Your assignment: In the entries that follow, how many lines hold the string "synthesis"? Give only that number.

Source material:
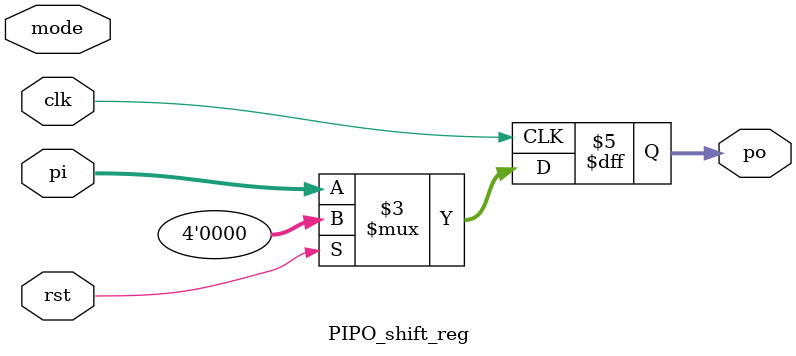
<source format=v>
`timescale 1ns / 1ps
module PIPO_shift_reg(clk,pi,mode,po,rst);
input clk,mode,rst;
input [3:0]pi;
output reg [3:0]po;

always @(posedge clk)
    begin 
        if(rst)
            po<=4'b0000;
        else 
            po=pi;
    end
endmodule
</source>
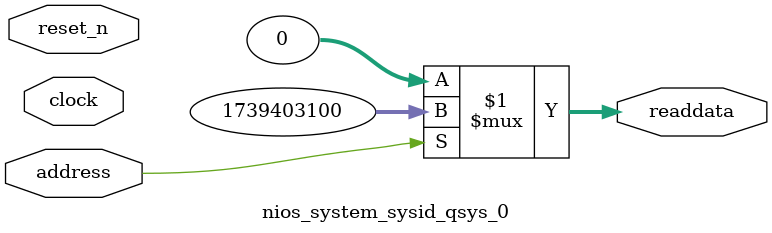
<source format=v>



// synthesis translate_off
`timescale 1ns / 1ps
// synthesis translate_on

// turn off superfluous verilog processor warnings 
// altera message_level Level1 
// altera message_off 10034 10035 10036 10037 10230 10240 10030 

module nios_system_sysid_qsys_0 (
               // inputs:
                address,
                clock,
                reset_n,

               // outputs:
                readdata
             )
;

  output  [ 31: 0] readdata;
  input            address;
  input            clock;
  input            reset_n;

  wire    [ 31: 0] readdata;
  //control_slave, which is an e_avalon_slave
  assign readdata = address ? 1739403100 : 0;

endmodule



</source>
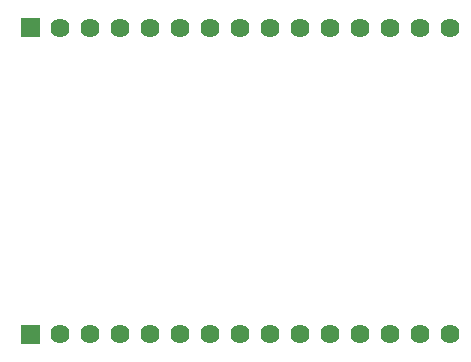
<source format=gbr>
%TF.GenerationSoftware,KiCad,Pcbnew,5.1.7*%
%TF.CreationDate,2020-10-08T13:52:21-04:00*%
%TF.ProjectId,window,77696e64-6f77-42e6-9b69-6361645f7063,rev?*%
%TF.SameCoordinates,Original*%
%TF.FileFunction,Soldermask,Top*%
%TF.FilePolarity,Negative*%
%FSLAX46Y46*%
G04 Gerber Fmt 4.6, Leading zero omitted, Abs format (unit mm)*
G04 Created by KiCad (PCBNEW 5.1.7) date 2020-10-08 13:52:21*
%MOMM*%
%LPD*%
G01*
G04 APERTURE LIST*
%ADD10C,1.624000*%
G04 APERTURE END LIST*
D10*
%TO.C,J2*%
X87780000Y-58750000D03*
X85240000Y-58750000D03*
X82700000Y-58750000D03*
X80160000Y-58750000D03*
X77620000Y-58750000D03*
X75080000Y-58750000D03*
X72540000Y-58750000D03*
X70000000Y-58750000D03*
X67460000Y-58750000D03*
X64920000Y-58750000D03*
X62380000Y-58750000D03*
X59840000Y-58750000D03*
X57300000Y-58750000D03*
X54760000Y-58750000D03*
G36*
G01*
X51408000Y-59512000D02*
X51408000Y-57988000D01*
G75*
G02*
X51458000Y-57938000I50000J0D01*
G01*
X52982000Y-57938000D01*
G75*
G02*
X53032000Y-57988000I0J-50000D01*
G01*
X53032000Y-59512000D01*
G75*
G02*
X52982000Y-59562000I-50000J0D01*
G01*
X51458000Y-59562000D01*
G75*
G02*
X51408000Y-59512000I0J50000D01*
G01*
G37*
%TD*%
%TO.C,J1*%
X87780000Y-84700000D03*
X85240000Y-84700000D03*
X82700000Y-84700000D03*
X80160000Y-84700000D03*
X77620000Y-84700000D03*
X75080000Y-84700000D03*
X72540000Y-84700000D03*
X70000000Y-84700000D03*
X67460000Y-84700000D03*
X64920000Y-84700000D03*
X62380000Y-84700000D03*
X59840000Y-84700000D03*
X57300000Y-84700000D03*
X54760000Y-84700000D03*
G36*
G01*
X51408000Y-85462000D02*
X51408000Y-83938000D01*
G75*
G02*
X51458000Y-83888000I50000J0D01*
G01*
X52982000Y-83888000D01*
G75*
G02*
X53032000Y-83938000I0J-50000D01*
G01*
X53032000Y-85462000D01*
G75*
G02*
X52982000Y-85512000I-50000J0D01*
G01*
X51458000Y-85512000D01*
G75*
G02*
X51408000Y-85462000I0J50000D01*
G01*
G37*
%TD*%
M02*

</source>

Answer for the task: 2